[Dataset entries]
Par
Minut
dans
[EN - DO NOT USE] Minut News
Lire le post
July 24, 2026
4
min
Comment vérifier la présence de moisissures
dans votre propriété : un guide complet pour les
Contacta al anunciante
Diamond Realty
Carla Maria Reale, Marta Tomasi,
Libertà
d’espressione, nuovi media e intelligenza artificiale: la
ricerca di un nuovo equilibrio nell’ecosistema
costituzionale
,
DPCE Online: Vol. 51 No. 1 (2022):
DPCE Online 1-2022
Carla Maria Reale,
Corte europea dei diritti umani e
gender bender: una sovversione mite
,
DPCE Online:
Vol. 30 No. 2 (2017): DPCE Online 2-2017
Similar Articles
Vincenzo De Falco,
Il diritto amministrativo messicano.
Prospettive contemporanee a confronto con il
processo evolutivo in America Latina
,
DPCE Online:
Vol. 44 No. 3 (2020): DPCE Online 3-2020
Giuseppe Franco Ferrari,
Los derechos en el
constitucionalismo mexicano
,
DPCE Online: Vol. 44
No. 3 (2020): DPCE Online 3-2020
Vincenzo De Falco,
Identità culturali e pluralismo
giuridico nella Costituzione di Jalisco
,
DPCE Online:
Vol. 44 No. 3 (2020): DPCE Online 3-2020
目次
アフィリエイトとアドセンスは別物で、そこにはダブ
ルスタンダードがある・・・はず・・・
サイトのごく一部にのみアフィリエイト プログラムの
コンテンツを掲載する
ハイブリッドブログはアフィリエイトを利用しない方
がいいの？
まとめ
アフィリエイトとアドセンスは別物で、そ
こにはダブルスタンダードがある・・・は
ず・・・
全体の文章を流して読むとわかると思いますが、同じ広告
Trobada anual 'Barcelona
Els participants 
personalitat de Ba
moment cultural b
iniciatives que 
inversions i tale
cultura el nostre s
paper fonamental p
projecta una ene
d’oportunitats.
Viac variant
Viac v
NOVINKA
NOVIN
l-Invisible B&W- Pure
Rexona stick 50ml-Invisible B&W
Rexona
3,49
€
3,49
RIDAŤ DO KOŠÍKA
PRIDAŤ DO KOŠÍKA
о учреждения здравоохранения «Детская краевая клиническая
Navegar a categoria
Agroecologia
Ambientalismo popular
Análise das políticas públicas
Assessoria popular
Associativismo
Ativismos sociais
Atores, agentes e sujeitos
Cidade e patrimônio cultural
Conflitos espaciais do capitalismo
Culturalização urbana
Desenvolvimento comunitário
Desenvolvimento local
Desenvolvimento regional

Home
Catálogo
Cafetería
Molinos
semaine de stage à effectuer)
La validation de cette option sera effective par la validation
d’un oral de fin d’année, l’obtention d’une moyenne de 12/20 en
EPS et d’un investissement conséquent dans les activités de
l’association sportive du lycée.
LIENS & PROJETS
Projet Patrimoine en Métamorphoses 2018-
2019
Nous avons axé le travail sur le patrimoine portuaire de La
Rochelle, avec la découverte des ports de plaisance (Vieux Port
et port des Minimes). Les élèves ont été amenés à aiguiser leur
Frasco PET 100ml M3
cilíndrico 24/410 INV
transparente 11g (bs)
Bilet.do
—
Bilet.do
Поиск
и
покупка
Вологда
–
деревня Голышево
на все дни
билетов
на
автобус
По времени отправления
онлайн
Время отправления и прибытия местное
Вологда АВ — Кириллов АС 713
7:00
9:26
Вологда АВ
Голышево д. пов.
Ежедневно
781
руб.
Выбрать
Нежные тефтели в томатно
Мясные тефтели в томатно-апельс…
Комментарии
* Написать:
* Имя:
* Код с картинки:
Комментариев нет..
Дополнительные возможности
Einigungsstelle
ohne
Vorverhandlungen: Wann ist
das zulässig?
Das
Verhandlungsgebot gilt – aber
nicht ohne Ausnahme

Exercise description >>
Search the data for the string "dans". List each line that has it.

Answer for the task >>
dans
dans votre propriété : un guide complet pour les
EPS et d’un investissement conséquent dans les activités de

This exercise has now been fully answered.